A Celebration of Nativity Scenes From Ireland, China and Beyond

“I like to see the Nativity reflected in so many different ways,” says Father Adrian Farrelly, a collector of crèches from around the world.


A lifelong interest in the Nativity has led Newry Dominican Priest Father Adrian Farrelly to collect Nativity scene from around the world. To date he has collected more than 50 different Nativities, each reflecting the Catholic culture of the country from which they originate.

Father Farrelly explains, “The heart of Christmas is a celebration of the birth of Jesus. I've noticed more and more that images of the Nativity are becoming less and less common and if I go into a store to buy Christmas cards, it's so difficult for me to find cards with a Nativity scene.”

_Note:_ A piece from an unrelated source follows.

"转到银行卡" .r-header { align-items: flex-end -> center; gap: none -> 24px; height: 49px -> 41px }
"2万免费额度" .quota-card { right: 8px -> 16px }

“For many years I have tried to collect Nativity scenes from around the world and I am always amazed at how many Nativities reflect the local indigenous people and their culture. I like to see the Nativity reflected in so many different ways.”

Father Adrian explained the origin of Nativity scenes, “Saint Francis of Assisi is credited with creating the first live nativity scene in 1223. He was inspired after a visit to the Holy Land and to Bethlehem, where he had seen the original birthplace of Jesus.”

“From that time onwards, distinctive Nativity scenes and traditions have been created worldwide and displayed during the Christmas season in churches, homes and shopping malls, and in public buildings.

Father Farrelly’s collection is forming part of a social media showcase by EWTN Ireland. Father Adrian pointed to a number of specific Christmas scenes. One of the first Nativity scenes he highlighted is from China.

“The scene reflects the Chinese culture. The figures were hand carved in China. This Nativity scene reminds us of the Chinese Christians — Christ's birth is not celebrated in China, and Christmas Day is not a public holiday. It's just an ordinary working day. In 1949 it became an offense to celebrate Christmas in China.

“Christians still celebrate the birth of Jesus in private and more Chinese are beginning to celebrate Christmas as a secular time for a party. We remember the Chinese at Christmas and especially Chinese Catholics who find it hard to practice their faith."

Other Nativities include scenes from Peru featuring aspects of Andean Culture, where local craftspeople make Nativities for a living. The tradition of Nativities in Poland began in the 19th century where the scenes went on display in Kraków Cathedral and were of great importance in troubled times. The Irish Nativity scene is hand knitted with extraordinary detail.